Judge to determine whether Rudy Giuliani must turn over his $3.5 million Florida condo to the election workers he defamed
The fate of Rudy Giuliani’s $3.5 million Palm Beach, Florida, condo, which he says is his primary residence, is now in the hands of a federal judge in Manhattan.
The former mayor of New York and prominent Donald Trump political advocate plans to stay in the Palm Beach condo now but will be blocked from doing anything that could diminish its value while the judge sorts out whether his creditors can seize it, Judge Lewis Liman said at a court hearing Monday.
The development in Giuliani’s debt saga comes as two Georgia election workers continue to pursue him in court for the $150 million he owes them for defaming them after the 2020 election when he was a lawyer for Trump. Ruby Freeman and Shaye Moss are a day away from taking control of a collection of Giuliani’s prized possessions and the only other property he owns, a $6 million Manhattan apartment.
“Preparations are being made,” Freeman and Moss’ lawyer, Aaron Nathan, said in court on Monday about how his team will get access to the New York apartment; roughly two dozen luxury watches; gifts Giuliani received after the Sept. 11, 2001, attacks; baseball memorabilia including a signed Joe DiMaggio jersey; and a Mercedes-Benz once owned by Lauren Bacall, among other valuables.
Freeman and Moss are expected to attempt to sell the apartment and the other items to pay down a fraction of the $150 million debt, according to court records.
A week after a judge ordered he turn over those valuables, the court hearing brought few answers from Giuliani’s lawyer.

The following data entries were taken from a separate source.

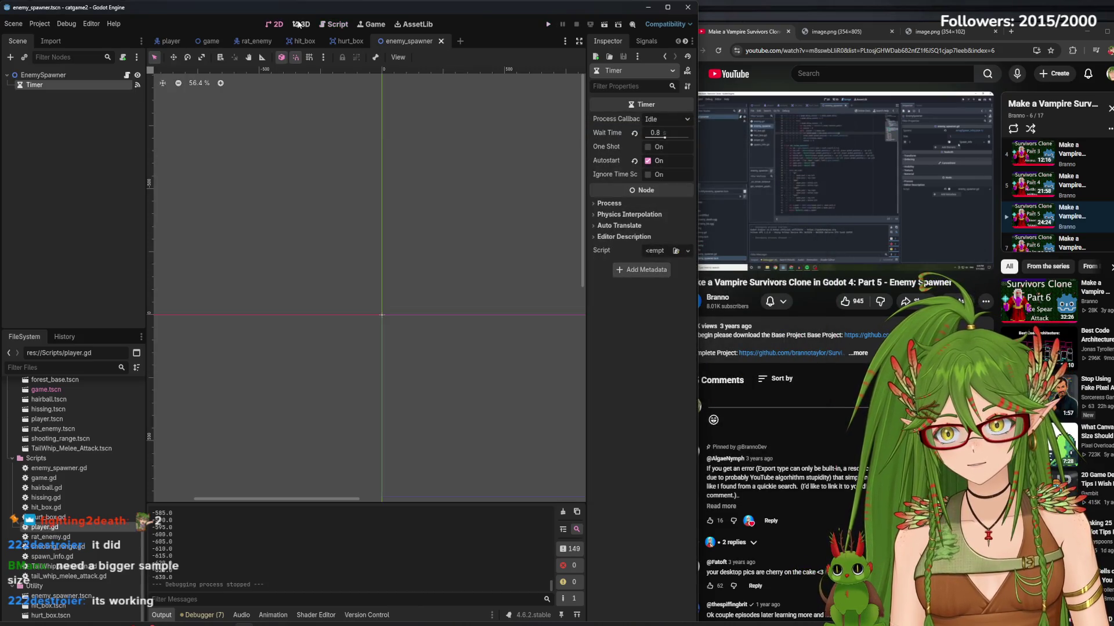
click(210, 40)
- Set Spawns element 0's Enemy Num to 5, save the scene, and start a playtest
click(668, 149)
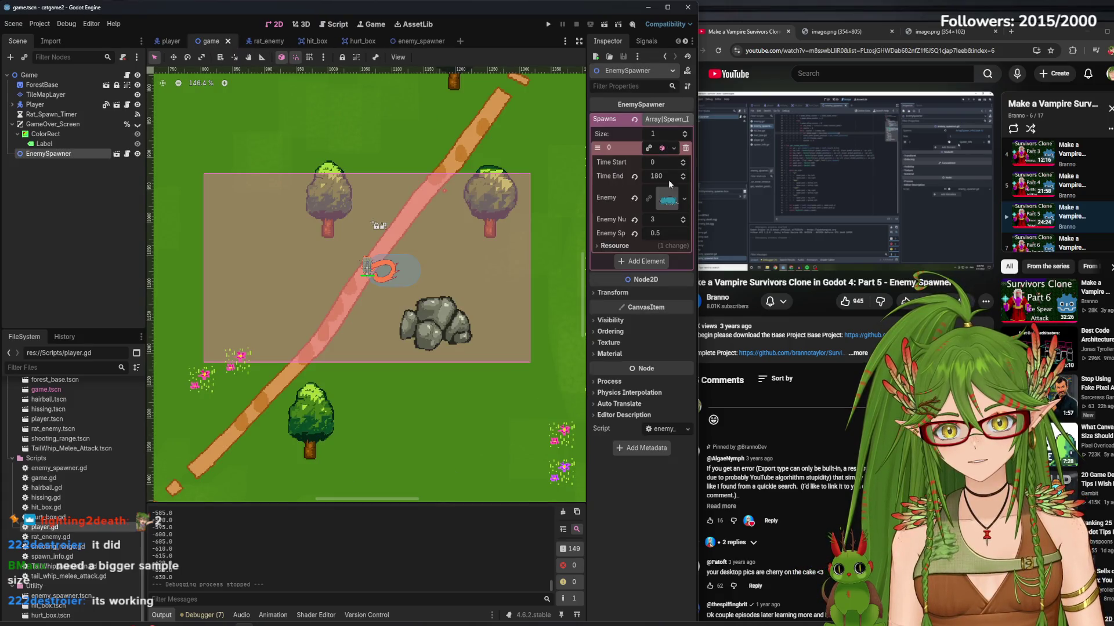
text(5)
key(Return)
key(ctrl+s)
click(548, 24)
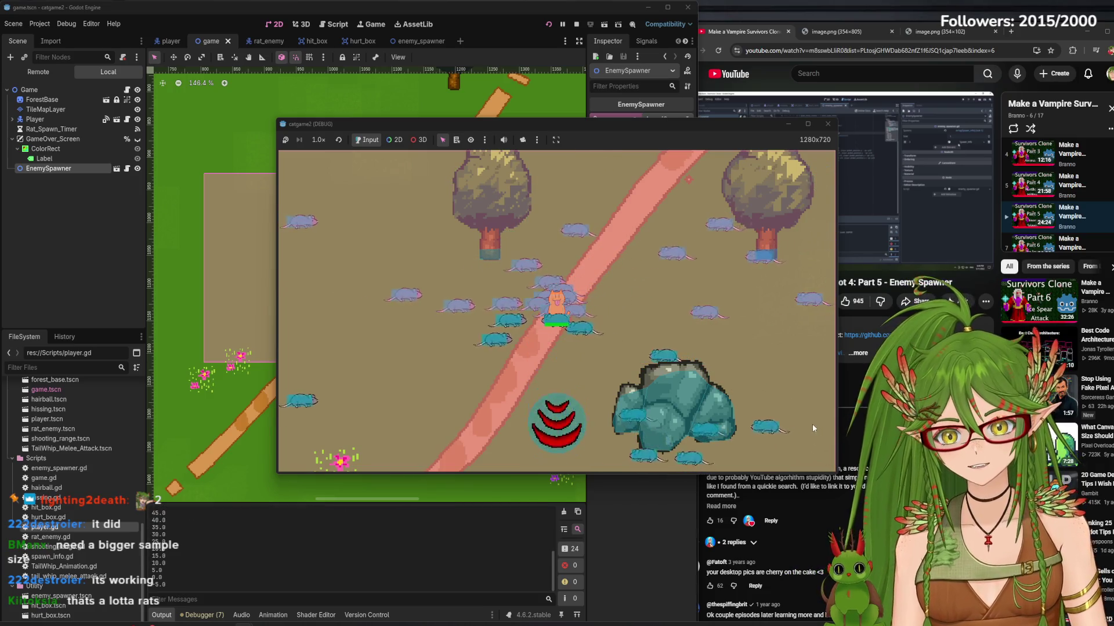
- Walk the cat in every direction to watch the 5-rat waves spawn, then close the game
key(Left)
key(Down)
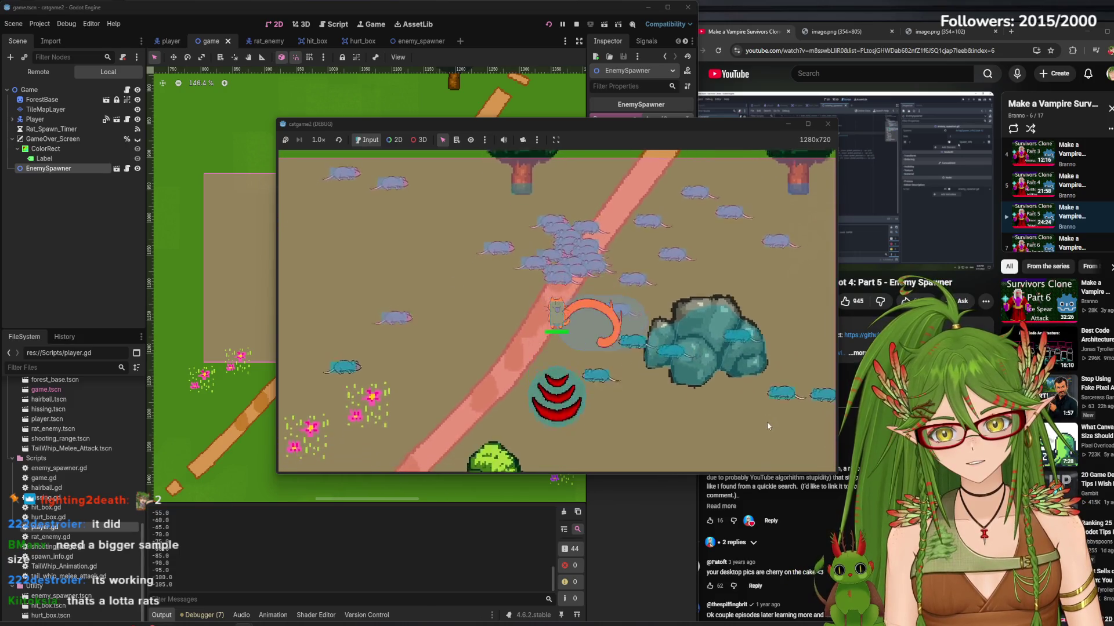
key(Left)
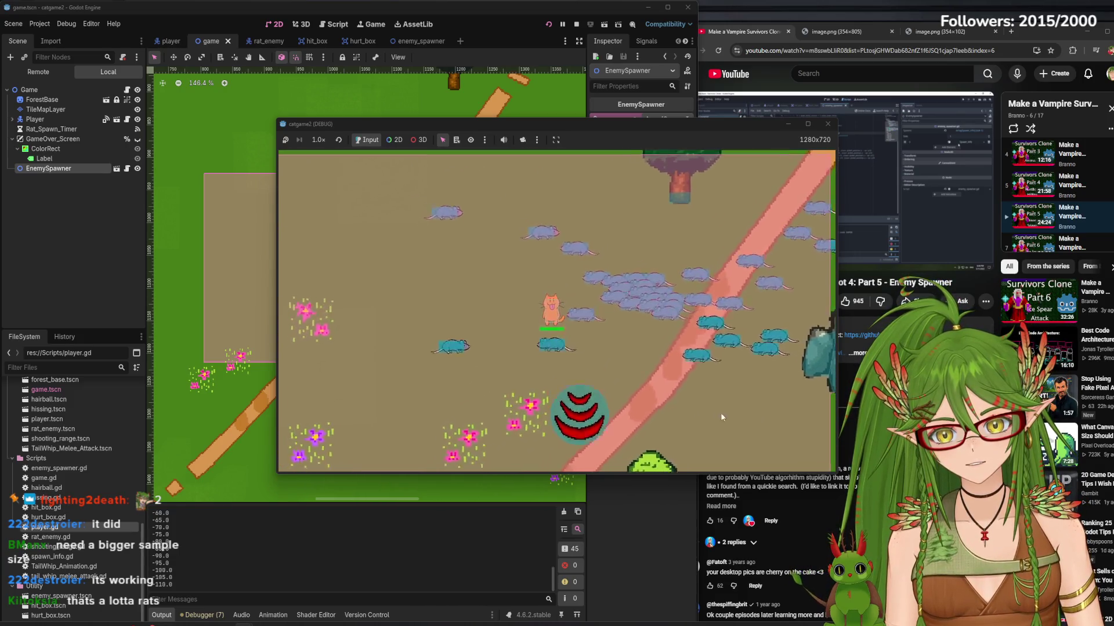
key(Right)
key(Down)
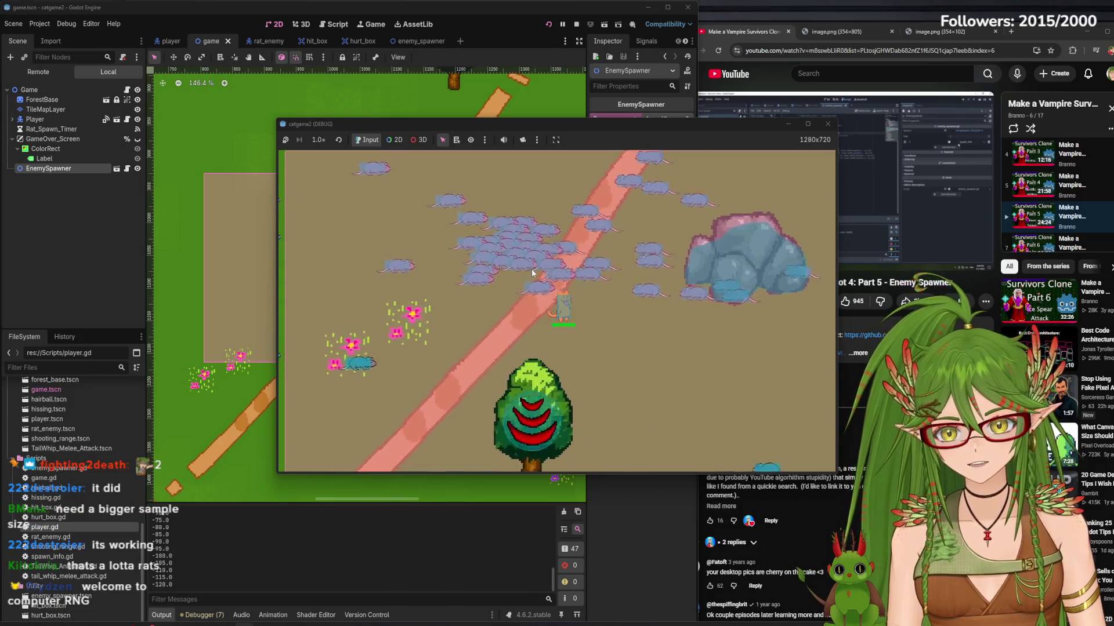
key(Right)
key(Down)
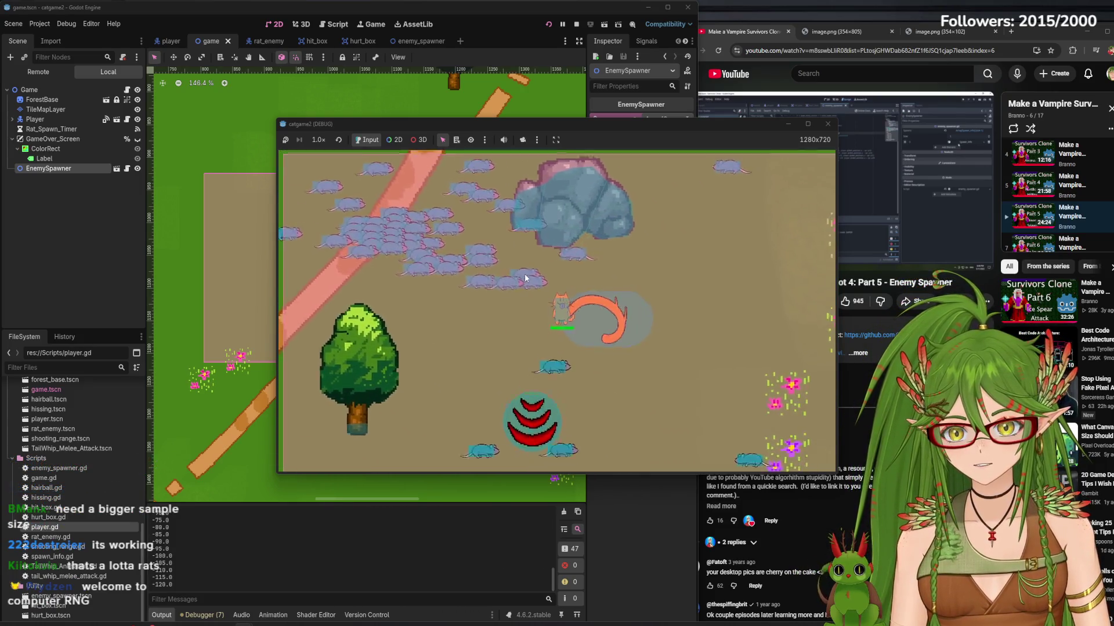
key(Left)
key(Down)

The hearing took place before Liman, on the 15th floor of a courthouse that was built when Giuliani was mayor, and that has a picture of him from the building’s dedication ceremony on display in its marble lobby.
Giuliani’s attorney Kenneth Caruso wouldn’t say in court when Giuliani made the Palm Beach condo his primary residence, instead of New York.
Where he lived primarily is a major issue that the judge could decide in the coming weeks, and if the court says Giuliani didn’t properly make it his home before late this summer, he stands to lose the condo.
“Better have him answer the question now. It’s an answer he presumably knows, if what he says is true,” Nathan told the judge Monday, pushing for a quick answer on the date Giuliani says he moved to Florida. Nathan says his team believes the Palm Beach condo is primarily a vacation home, and Giuliani spent less than half the summer there, instead living mostly in New Hampshire, with trips to New York, the Republican National Convention and the summer Olympics in Paris.
“Let me lay down a marker on the way humans live their lives,” Caruso responded in court on Giuliani’s primary home. “Momentous decisions like that get made over time.”
After the hearing ended, Caruso told CNN Giuliani’s “first step in the process” of relocating came in July 2023, when he put his Manhattan apartment on the market with Sotheby’s.
Four New York Yankees World Series rings are also part of the legal battle where Freeman and Moss want their debt paid. Giuliani’s son, Andrew, has told the court his father gave him the rings at his 74th birthday party in 2018. But in court, Freeman and Moss’ attorneys told the judge they have been trying for months unsuccessfully to get access to Giuliani’s tax returns – which should have declared the gift of the rings, worth tens of thousands each.
Giuliani didn’t attend the court hearing. His attorney told CNN he couldn’t say if the former mayor was still in New York, a day after speaking at Trump’s rally in Madison Square Garden.
At the rally, Giuliani hinted at conspiracy theories around Trump’s attempted assassination this summer, but he didn’t address his issues in court or the belief he had repeated many times before that the 2020 election was stolen.
“I’m not going to do conspiracy and I’m not not going to do conspiracy. But it’s kind of funny that they tried everything else and now they’re trying to kill him. They better not try again,” Giuliani said.
He is barred by a court order from repeating false information about Freeman and Moss or insinuating that votes in Georgia in the last election were tampered with.